## TASK INSTRUCTIONS
a. In the campus planning section on Gustavus Adolphus College and St. Peter, what percentage of on-campus students has the College set as its goal?
b. Resume the campus planning section on Gustavus Adolphus College and St. Peter, picking up right after its final sentence.

## TEXT UNDER STUDY
= Beginning of Section =

SECTION III. FRAMEWORK PLAN DESIGN
III.1.A Regional Issues
Gustavus Adolphus has enjoyed a beneficial relationship with the city of St. Peter. The College provides a stable economic base and cultural opportunities to the community in exchange for city services. The campus location on the periphery of the city has minimized conflicts. However, city development has now begun to surround the College, leading to important regional land use issues.
St. Peter High School, located on the northern boundary of the campus, presents the opportunity to share athletic facilities on a short term basis. This allows Gustavus some flexibility in sequencing renovations to their athletic facilities. To the west and north, the 1995 St. Peter Comprehensive Plan anticipates residential growth, which the new St. Peter Catholic Church and School will help to trigger. This housing will require roadway infrastructure improvements. The proposed extension of Nicollet Avenue between TH22 and TH99, described under Part 4, will affect traffic on the periphery of the campus. The commercial development across from the new track has already been strengthened by the westward expansion of the city.
To the south, Pine Point, along Jefferson Avenue, has become fully developed as single family and multi-family housing. Single family housing surrounds the conservation corridor across from Pine Point, and more land is slated for residential development. The resulting traffic along Jefferson Avenue is an increasing concern for the College and a stronger buffer may be desirable.
Student parking policies of the College, and a shortage of convenient parking spaces for on-campus students, has resulted in restrictions to street parking in the neighborhood immediately to the east of the College. This will be exacerbated when the College reaches its goal of 90% on-campus students, and the College has been advised that neighborhood parking restrictions will be increased.

= End of Section =

## SUPPLIED DATA
= Beginning of Section =

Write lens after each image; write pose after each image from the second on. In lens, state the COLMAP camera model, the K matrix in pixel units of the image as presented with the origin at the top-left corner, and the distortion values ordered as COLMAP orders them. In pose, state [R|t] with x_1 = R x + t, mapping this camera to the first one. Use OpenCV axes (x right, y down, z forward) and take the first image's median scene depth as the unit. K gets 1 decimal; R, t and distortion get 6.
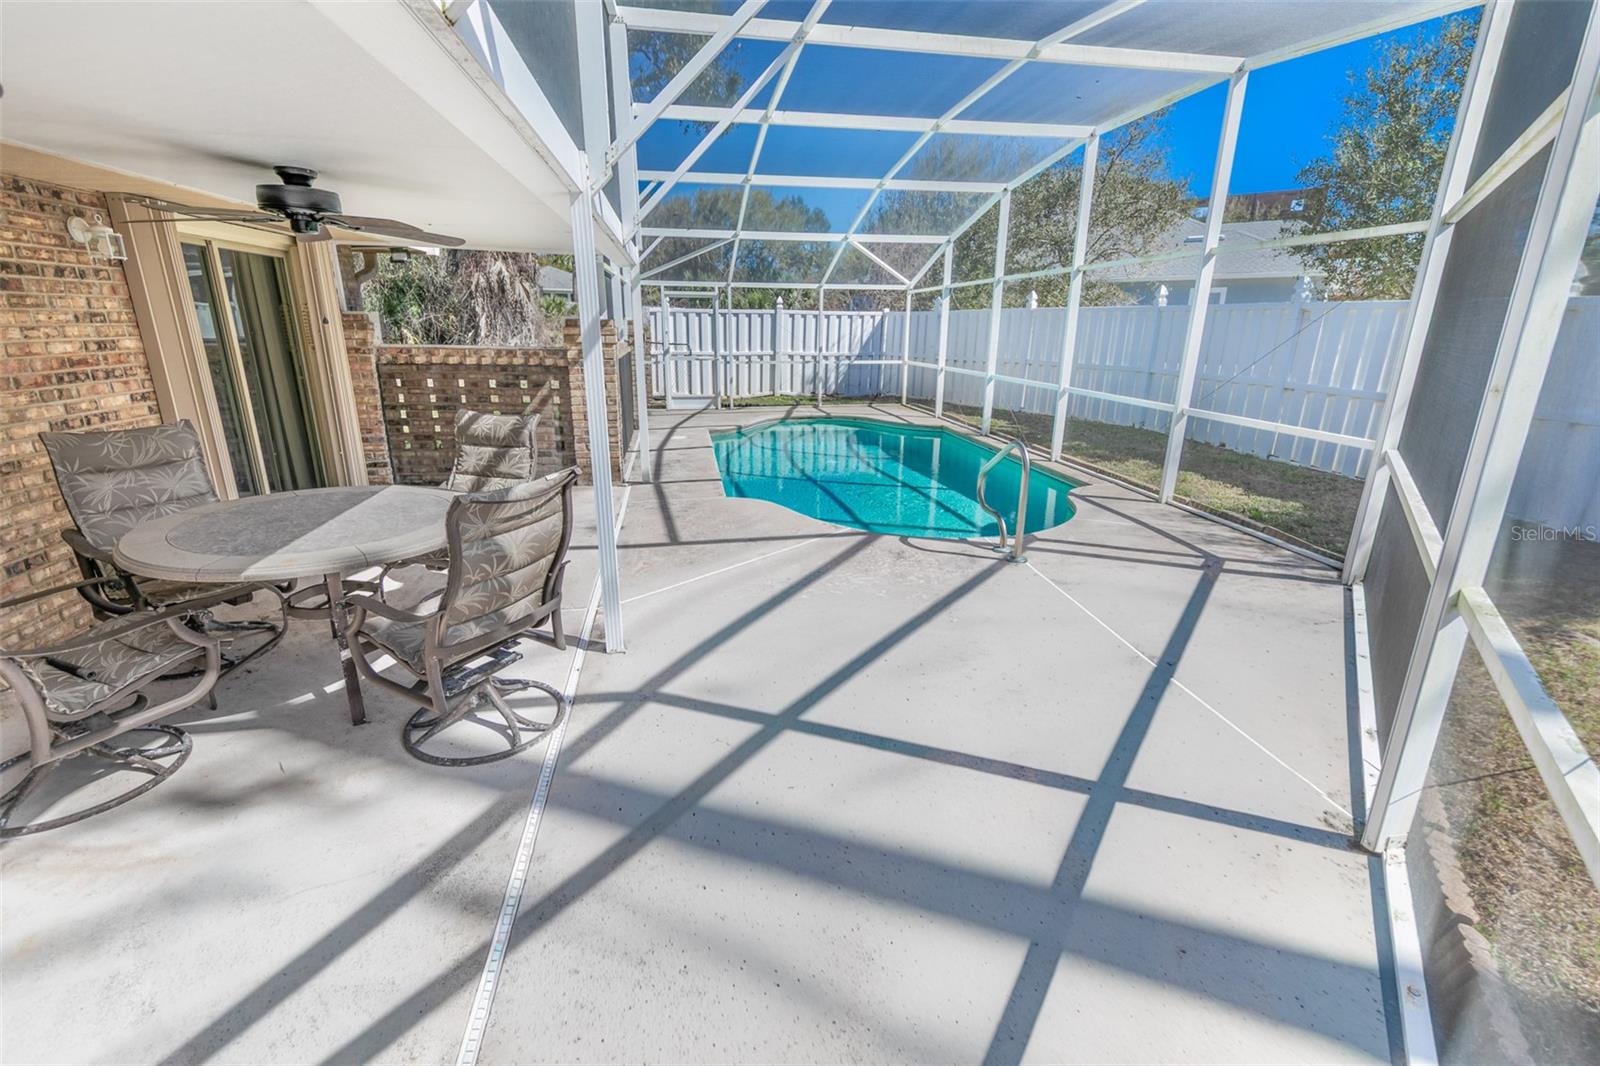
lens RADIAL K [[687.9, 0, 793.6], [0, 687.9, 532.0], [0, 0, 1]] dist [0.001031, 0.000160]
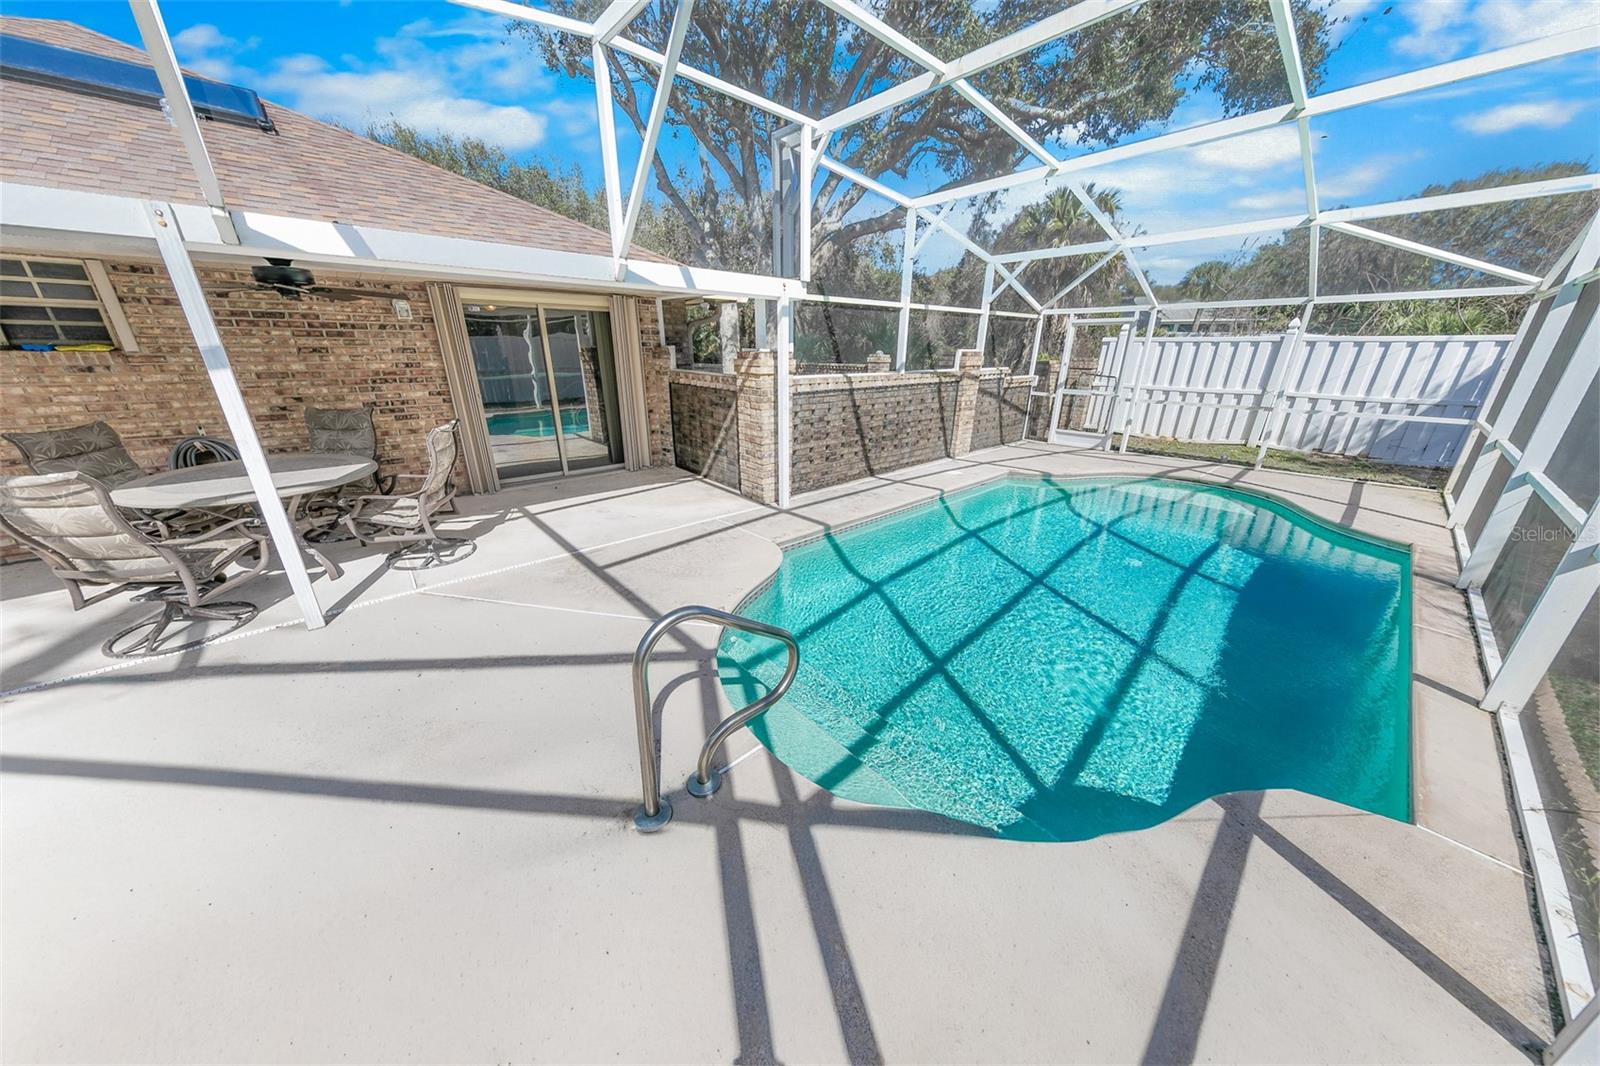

= End of Section =

## RESPONSES FOR EACH TASK
a. 90% on-campus students

b.
Figure III.1.B illustrates campus issues and opportunities shown within the context of the open space framework, axes and view corridors of the campus. The Steering Committee noted the following campus issues:
Areas that need improvement to function well:
Areas of opportunity that have yet to be developed to their full potential:
III.1.C Development Zones
The existing campus can be categorized into seven zones, each with different potential to accommodate the proposed development. Starting from the interior, the campus has three critical open space networks that are designated as “no build” zones. These are the Eckman Mall and the South Mall which focus on Christ Chapel, and the open bowl along the bluff which focuses on Old Main and Campus Drive.
Surrounding the critical campus open space is the campus core, which consists of both buildings and open spaces. Development is feasible in this zone through the use of infill sites if done in a manner that supports the open space network and land use patterns. The bluffline is a unique campus amenity and acts as a buffer to the community. This campus buffer zone should be developed with care, preserving views and maintaining sensitivity to the topography. Possible development might include appropriately scaled parking lots or recreational spaces.
West of the campus core lies the athletics/recreation zone. This area is a prime location for campus development, due to proximity to the campus core and relative openness. Within this zone, the campus grid shifts from its alignment with the city grid to the true north-south grid of the surrounding agricultural area. Development should extend and support existing campus land use, circulation and open space patterns in order to maintain the appropriate amounts of parking, informal open space and athletic/recreation fields.
The Arboretum has been developed through the donations of hundreds of trees and shrubs. Plantings are now well established and cannot be relocated without great expense. With the exception of minor peripheral areas, the Arboretum is also a zone where no building development should occur. Finally, the College-owned property to the west and north, the “Gardner 80 Acres” and the “Lambert 40 Acres,” are still primarily open fields. While stormwater management must be addressed in these zones, these areas are essentially flexible development zones. The College may choose to develop these areas as Arboretum expansion or more athletic/recreation fields.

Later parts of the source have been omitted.